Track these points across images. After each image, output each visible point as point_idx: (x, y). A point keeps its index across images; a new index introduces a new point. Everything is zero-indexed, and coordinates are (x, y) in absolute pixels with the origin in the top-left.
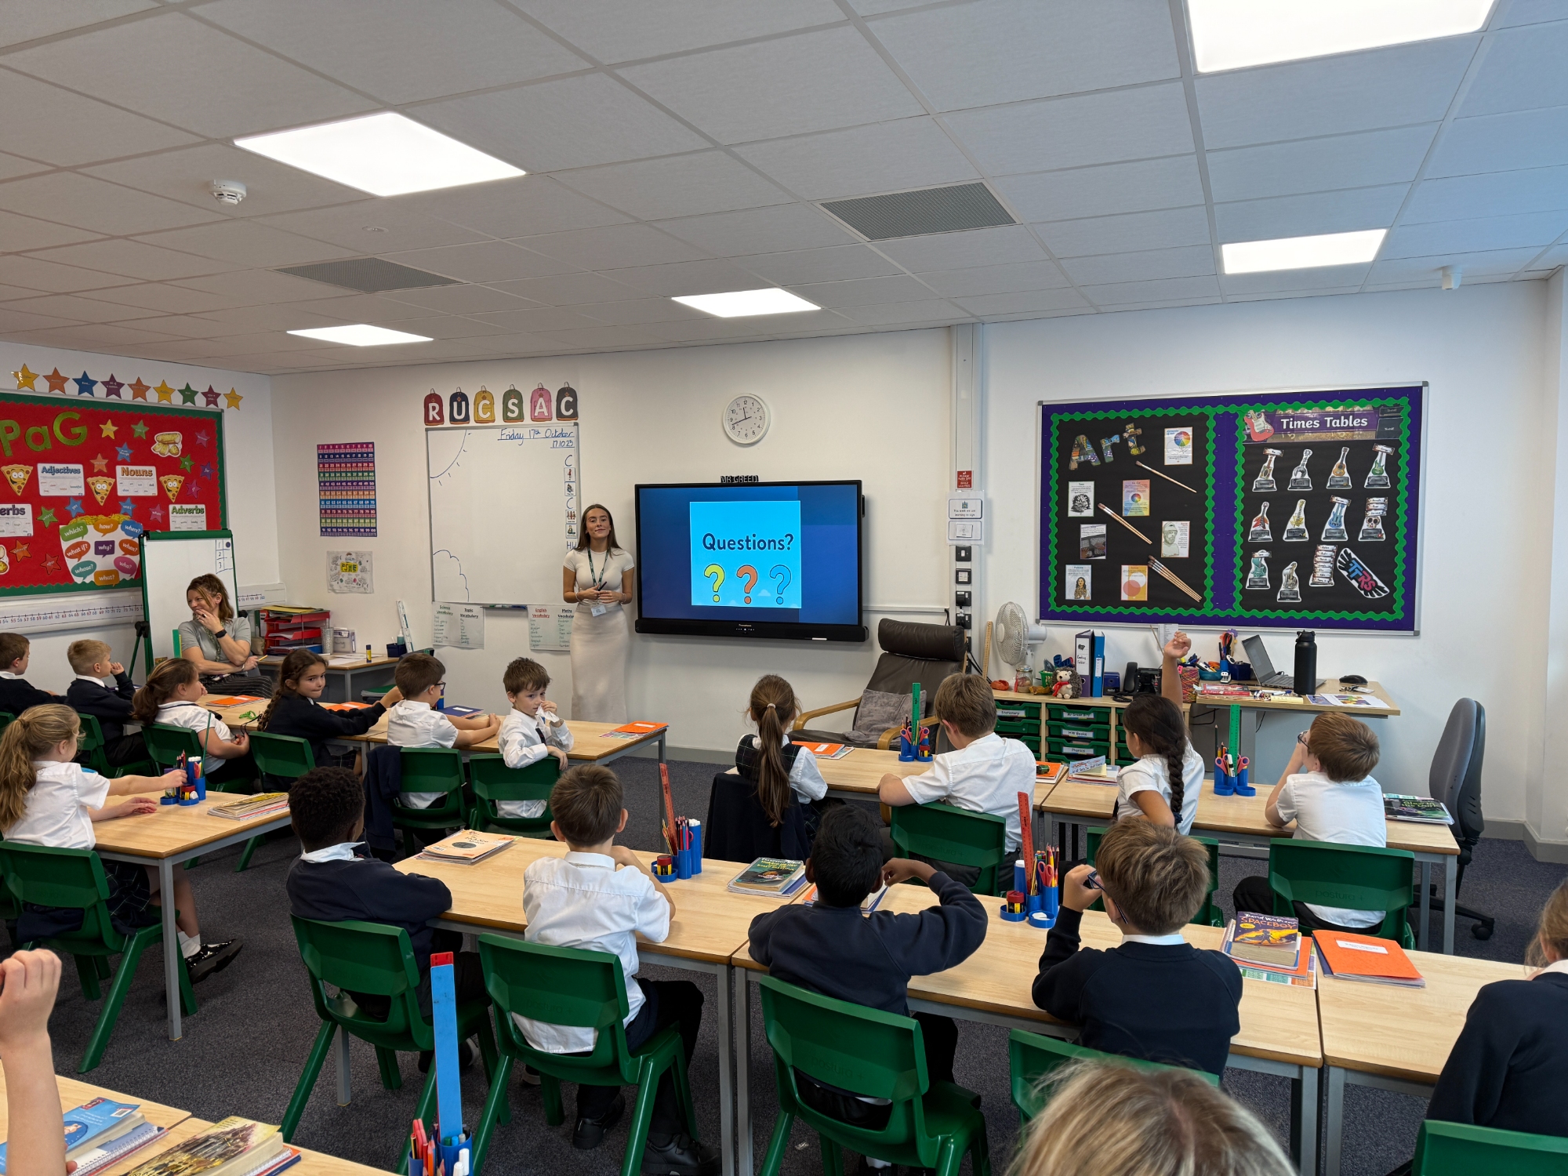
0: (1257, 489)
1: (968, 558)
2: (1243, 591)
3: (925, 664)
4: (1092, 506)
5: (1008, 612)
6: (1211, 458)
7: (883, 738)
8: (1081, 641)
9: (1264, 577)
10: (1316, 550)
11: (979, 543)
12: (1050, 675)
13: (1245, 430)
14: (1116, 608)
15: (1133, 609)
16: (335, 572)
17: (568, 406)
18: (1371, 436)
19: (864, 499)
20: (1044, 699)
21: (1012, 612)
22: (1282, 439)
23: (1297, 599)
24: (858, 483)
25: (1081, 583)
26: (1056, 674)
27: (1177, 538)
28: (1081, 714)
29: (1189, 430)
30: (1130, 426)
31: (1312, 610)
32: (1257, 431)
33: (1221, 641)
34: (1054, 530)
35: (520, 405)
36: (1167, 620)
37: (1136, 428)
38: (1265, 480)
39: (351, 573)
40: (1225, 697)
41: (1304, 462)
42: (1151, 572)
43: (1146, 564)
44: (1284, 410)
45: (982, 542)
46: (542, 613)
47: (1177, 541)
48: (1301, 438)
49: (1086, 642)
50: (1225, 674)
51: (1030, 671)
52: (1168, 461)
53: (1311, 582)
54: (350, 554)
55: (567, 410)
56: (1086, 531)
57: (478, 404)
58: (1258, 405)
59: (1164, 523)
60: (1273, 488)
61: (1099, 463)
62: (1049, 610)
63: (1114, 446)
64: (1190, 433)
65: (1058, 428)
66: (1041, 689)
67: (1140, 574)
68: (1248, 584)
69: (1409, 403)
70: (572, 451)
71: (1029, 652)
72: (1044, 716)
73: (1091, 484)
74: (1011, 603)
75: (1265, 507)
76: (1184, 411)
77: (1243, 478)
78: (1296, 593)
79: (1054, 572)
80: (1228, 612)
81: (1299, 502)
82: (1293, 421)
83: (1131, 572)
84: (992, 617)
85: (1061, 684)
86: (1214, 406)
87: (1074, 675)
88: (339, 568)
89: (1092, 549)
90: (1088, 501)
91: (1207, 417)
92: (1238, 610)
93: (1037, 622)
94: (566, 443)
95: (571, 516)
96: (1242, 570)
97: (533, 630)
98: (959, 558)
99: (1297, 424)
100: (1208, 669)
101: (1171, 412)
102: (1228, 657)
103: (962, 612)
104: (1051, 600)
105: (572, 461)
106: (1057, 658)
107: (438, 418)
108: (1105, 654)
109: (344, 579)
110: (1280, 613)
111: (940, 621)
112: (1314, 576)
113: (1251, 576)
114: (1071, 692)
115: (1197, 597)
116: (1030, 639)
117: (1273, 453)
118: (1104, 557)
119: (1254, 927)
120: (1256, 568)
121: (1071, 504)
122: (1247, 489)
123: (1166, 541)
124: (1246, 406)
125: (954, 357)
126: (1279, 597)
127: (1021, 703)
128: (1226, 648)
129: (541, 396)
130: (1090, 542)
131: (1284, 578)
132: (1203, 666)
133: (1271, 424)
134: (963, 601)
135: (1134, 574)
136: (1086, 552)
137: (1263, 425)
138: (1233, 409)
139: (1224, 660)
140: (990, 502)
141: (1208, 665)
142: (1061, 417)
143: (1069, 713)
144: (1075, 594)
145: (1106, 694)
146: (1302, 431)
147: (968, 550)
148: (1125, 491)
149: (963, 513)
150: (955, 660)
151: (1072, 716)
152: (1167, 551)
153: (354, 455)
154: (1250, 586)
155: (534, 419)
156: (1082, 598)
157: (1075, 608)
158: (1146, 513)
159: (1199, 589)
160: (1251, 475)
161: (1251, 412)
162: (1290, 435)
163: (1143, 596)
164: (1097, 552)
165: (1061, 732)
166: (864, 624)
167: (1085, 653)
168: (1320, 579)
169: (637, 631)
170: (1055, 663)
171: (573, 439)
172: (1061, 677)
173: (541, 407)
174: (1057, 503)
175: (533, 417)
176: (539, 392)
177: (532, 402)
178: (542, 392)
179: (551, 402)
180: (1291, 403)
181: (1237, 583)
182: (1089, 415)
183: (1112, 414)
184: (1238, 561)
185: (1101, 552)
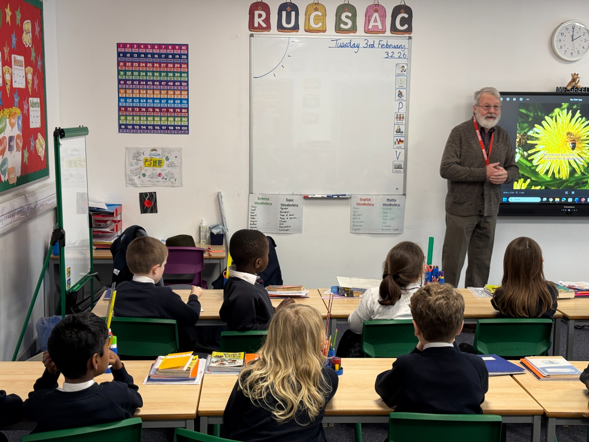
16: (136, 167)
17: (403, 21)
35: (353, 18)
39: (155, 168)
46: (366, 202)
54: (155, 150)
55: (402, 24)
57: (310, 15)
88: (141, 163)
95: (400, 118)
97: (355, 216)
107: (264, 25)
109: (147, 174)
129: (376, 11)
153: (163, 56)
155: (367, 31)
173: (375, 21)
175: (366, 30)
176: (375, 8)
177: (366, 16)
178: (377, 7)
179: (386, 17)
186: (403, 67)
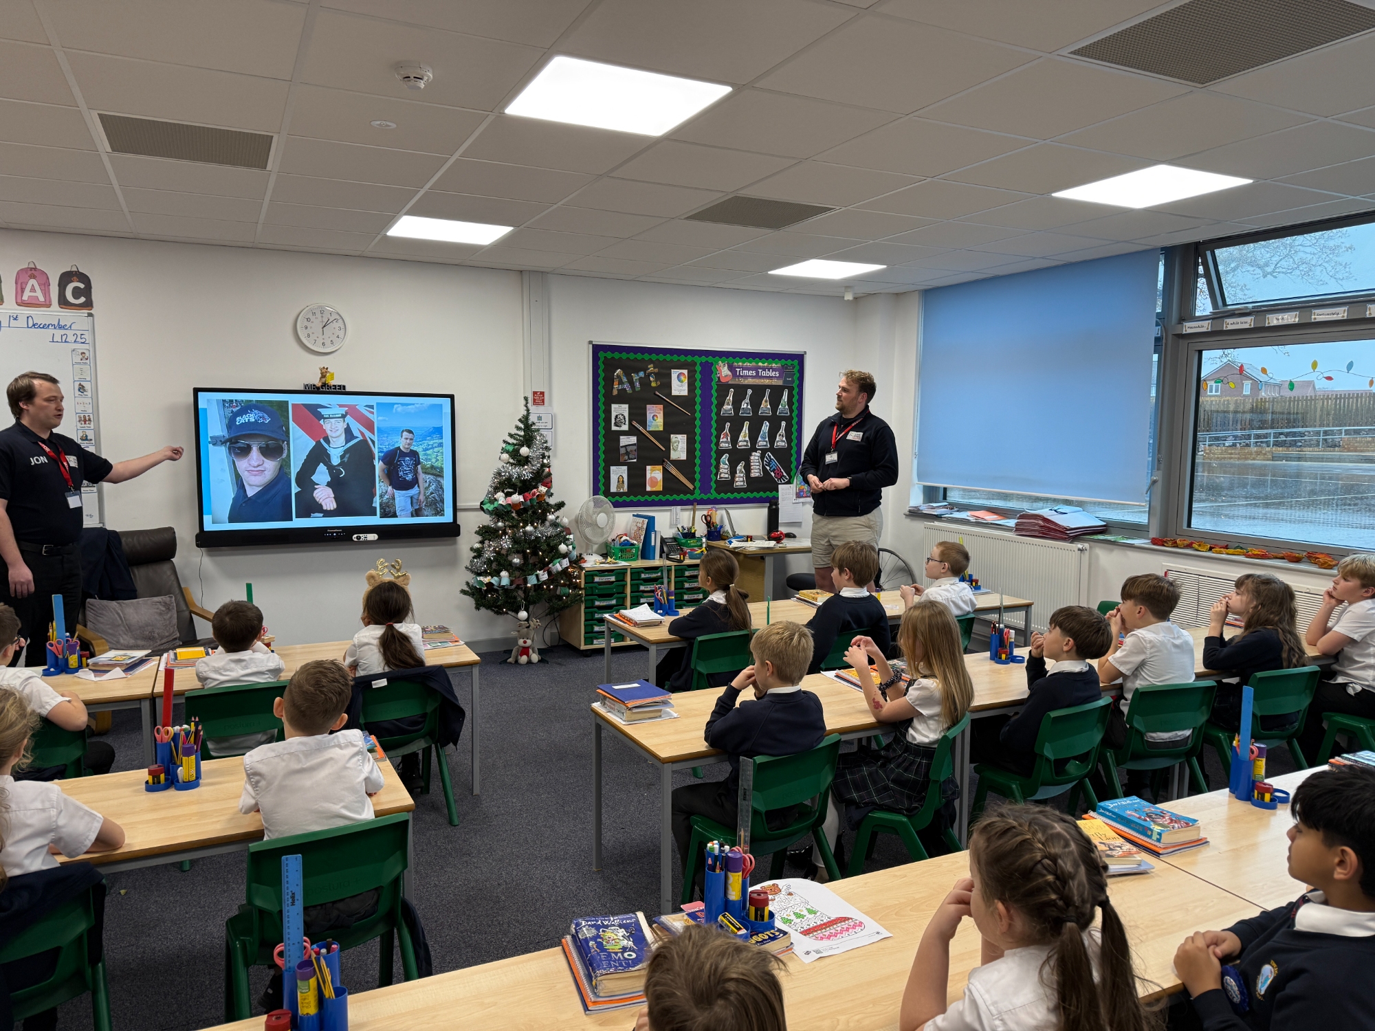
0: (723, 413)
2: (716, 482)
4: (627, 423)
6: (698, 392)
9: (727, 472)
10: (753, 454)
13: (717, 374)
14: (643, 496)
15: (654, 497)
17: (77, 293)
18: (780, 383)
22: (736, 381)
23: (744, 485)
24: (451, 397)
25: (621, 480)
27: (679, 447)
29: (685, 372)
30: (652, 365)
31: (752, 493)
32: (723, 375)
34: (602, 440)
36: (674, 504)
37: (654, 368)
38: (728, 407)
41: (748, 397)
42: (664, 468)
43: (662, 465)
44: (738, 363)
47: (679, 449)
48: (746, 382)
52: (674, 393)
53: (750, 474)
55: (76, 297)
56: (624, 441)
58: (724, 358)
59: (672, 436)
60: (732, 413)
61: (631, 391)
63: (641, 379)
64: (686, 374)
65: (603, 363)
67: (657, 471)
68: (719, 477)
69: (799, 364)
70: (84, 346)
73: (626, 406)
75: (728, 425)
77: (716, 406)
78: (744, 481)
79: (602, 472)
80: (709, 496)
81: (745, 423)
82: (742, 370)
83: (652, 471)
86: (700, 356)
89: (627, 453)
90: (625, 418)
91: (696, 364)
92: (713, 495)
96: (715, 467)
99: (744, 372)
104: (601, 493)
110: (736, 495)
112: (752, 471)
113: (720, 471)
115: (691, 487)
117: (732, 390)
118: (635, 460)
120: (723, 467)
121: (613, 421)
122: (718, 414)
123: (673, 448)
124: (717, 358)
125: (526, 297)
126: (735, 484)
129: (33, 277)
130: (626, 449)
131: (737, 472)
133: (730, 371)
135: (654, 472)
136: (624, 456)
137: (726, 372)
138: (710, 359)
142: (605, 355)
144: (617, 488)
146: (746, 377)
148: (648, 412)
149: (539, 424)
152: (674, 455)
155: (21, 303)
156: (622, 491)
158: (661, 429)
159: (692, 481)
160: (720, 405)
161: (721, 362)
162: (740, 380)
163: (659, 488)
164: (630, 456)
168: (755, 472)
169: (198, 546)
171: (85, 333)
173: (33, 290)
174: (604, 420)
175: (19, 301)
176: (30, 273)
177: (16, 283)
178: (33, 272)
179: (49, 285)
180: (741, 358)
181: (713, 476)
182: (624, 356)
183: (639, 356)
184: (713, 462)
185: (633, 457)
186: (83, 353)
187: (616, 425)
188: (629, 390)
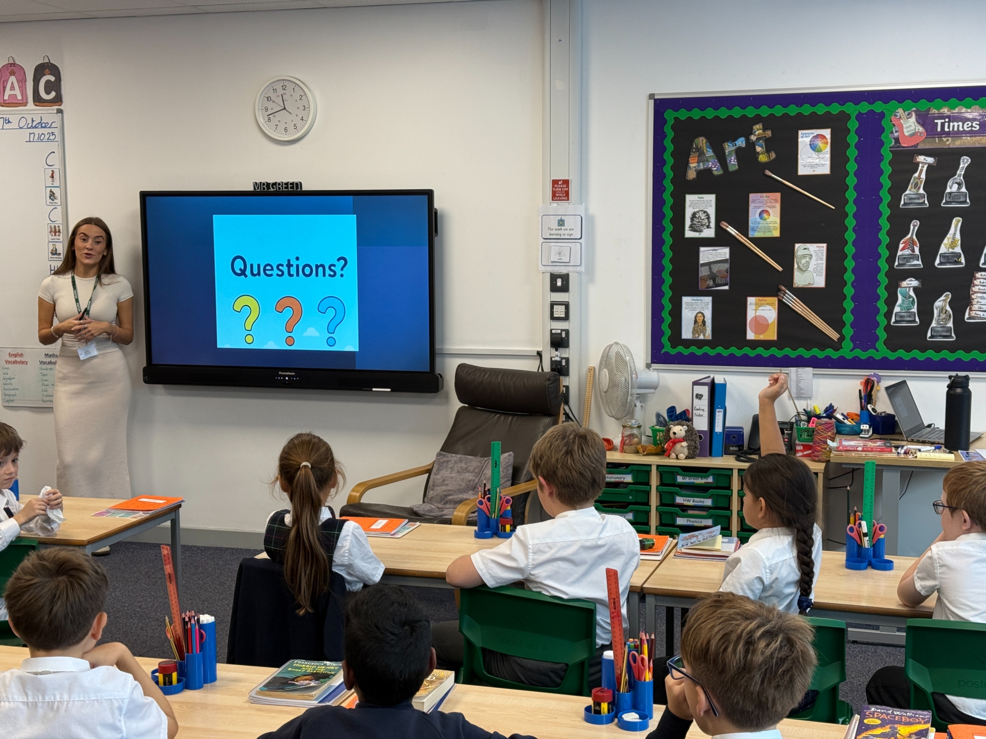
0: (905, 204)
1: (565, 288)
2: (888, 328)
3: (512, 419)
4: (713, 224)
5: (613, 353)
6: (852, 167)
7: (459, 511)
8: (699, 390)
9: (912, 310)
10: (972, 277)
11: (578, 269)
12: (662, 431)
13: (892, 133)
14: (740, 348)
15: (760, 350)
17: (49, 87)
19: (436, 213)
20: (654, 460)
21: (618, 354)
22: (936, 143)
23: (950, 336)
24: (429, 194)
25: (700, 320)
26: (669, 430)
28: (698, 477)
29: (827, 133)
30: (758, 126)
31: (968, 351)
32: (907, 134)
33: (861, 388)
34: (669, 254)
36: (800, 362)
37: (764, 129)
38: (915, 193)
40: (863, 454)
41: (961, 172)
42: (781, 304)
43: (775, 295)
44: (938, 110)
45: (582, 269)
46: (18, 359)
47: (811, 268)
48: (958, 143)
49: (704, 391)
50: (865, 427)
51: (639, 427)
52: (803, 170)
53: (967, 316)
55: (48, 92)
56: (707, 255)
58: (908, 102)
59: (797, 246)
60: (924, 203)
61: (721, 172)
62: (662, 352)
63: (739, 151)
64: (828, 136)
65: (673, 128)
66: (652, 448)
67: (768, 307)
68: (893, 320)
70: (54, 146)
71: (638, 404)
72: (654, 481)
73: (712, 198)
74: (617, 343)
75: (914, 226)
76: (821, 109)
77: (890, 191)
78: (949, 329)
79: (668, 306)
80: (871, 353)
81: (954, 221)
82: (949, 122)
83: (758, 305)
84: (594, 361)
85: (675, 442)
86: (857, 103)
87: (690, 431)
89: (713, 277)
90: (708, 218)
91: (848, 117)
92: (882, 351)
93: (648, 366)
94: (47, 136)
95: (55, 232)
96: (887, 302)
97: (5, 380)
98: (554, 289)
99: (954, 126)
100: (846, 421)
101: (806, 110)
102: (869, 407)
103: (557, 355)
104: (665, 340)
105: (55, 160)
106: (672, 410)
108: (727, 404)
110: (931, 354)
111: (530, 366)
112: (971, 310)
113: (897, 309)
114: (686, 451)
115: (834, 335)
116: (639, 388)
117: (924, 161)
118: (726, 288)
119: (879, 722)
120: (903, 300)
121: (688, 222)
122: (894, 204)
123: (799, 267)
124: (894, 103)
125: (547, 36)
126: (929, 335)
127: (627, 465)
128: (867, 396)
129: (12, 73)
130: (710, 269)
131: (936, 312)
132: (840, 417)
133: (923, 125)
134: (559, 341)
135: (761, 308)
136: (706, 281)
137: (913, 127)
138: (878, 107)
139: (865, 412)
140: (591, 219)
141: (846, 417)
142: (677, 114)
143: (684, 476)
144: (693, 333)
145: (727, 452)
146: (958, 134)
147: (565, 278)
148: (752, 206)
149: (559, 232)
150: (548, 414)
151: (687, 480)
152: (800, 280)
154: (896, 322)
155: (3, 104)
156: (701, 337)
157: (693, 349)
158: (776, 233)
159: (838, 325)
160: (899, 186)
161: (900, 111)
162: (945, 139)
163: (772, 335)
164: (718, 281)
165: (674, 499)
166: (438, 371)
167: (704, 404)
168: (978, 312)
169: (146, 382)
170: (668, 416)
171: (56, 131)
172: (674, 433)
173: (12, 88)
174: (672, 222)
175: (2, 101)
176: (10, 69)
178: (13, 68)
179: (26, 81)
180: (946, 99)
181: (881, 319)
182: (710, 113)
183: (737, 112)
184: (882, 292)
185: (724, 281)
187: (693, 228)
188: (717, 170)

● EXERCISE DESCRIPTION
Please quote the lines of the material, beginning with the first and ending with the one that contains "50: (1225, 674)", exactly as written and without any pictures.

● ANSWER
Track these points across images. After each image, output each visible point as point_idx: (x, y). A point keeps its index across images; a new index introduces a new point. Everything is zero-indexed, and coordinates are (x, y) in absolute pixels with the origin in the top-left.
0: (1257, 489)
1: (968, 558)
2: (1243, 591)
3: (925, 664)
4: (1092, 506)
5: (1008, 612)
6: (1211, 458)
7: (883, 738)
8: (1081, 641)
9: (1264, 577)
10: (1316, 550)
11: (979, 543)
12: (1050, 675)
13: (1245, 430)
14: (1116, 608)
15: (1133, 609)
16: (335, 572)
17: (568, 406)
18: (1371, 436)
19: (864, 499)
20: (1044, 699)
21: (1012, 612)
22: (1282, 439)
23: (1297, 599)
24: (858, 483)
25: (1081, 583)
26: (1056, 674)
27: (1177, 538)
28: (1081, 714)
29: (1189, 430)
30: (1130, 426)
31: (1312, 610)
32: (1257, 431)
33: (1221, 641)
34: (1054, 530)
35: (520, 405)
36: (1167, 620)
37: (1136, 428)
38: (1265, 480)
39: (351, 573)
40: (1225, 697)
41: (1304, 462)
42: (1151, 572)
43: (1146, 564)
44: (1284, 410)
45: (982, 542)
46: (542, 613)
47: (1177, 541)
48: (1301, 438)
49: (1086, 642)
50: (1225, 674)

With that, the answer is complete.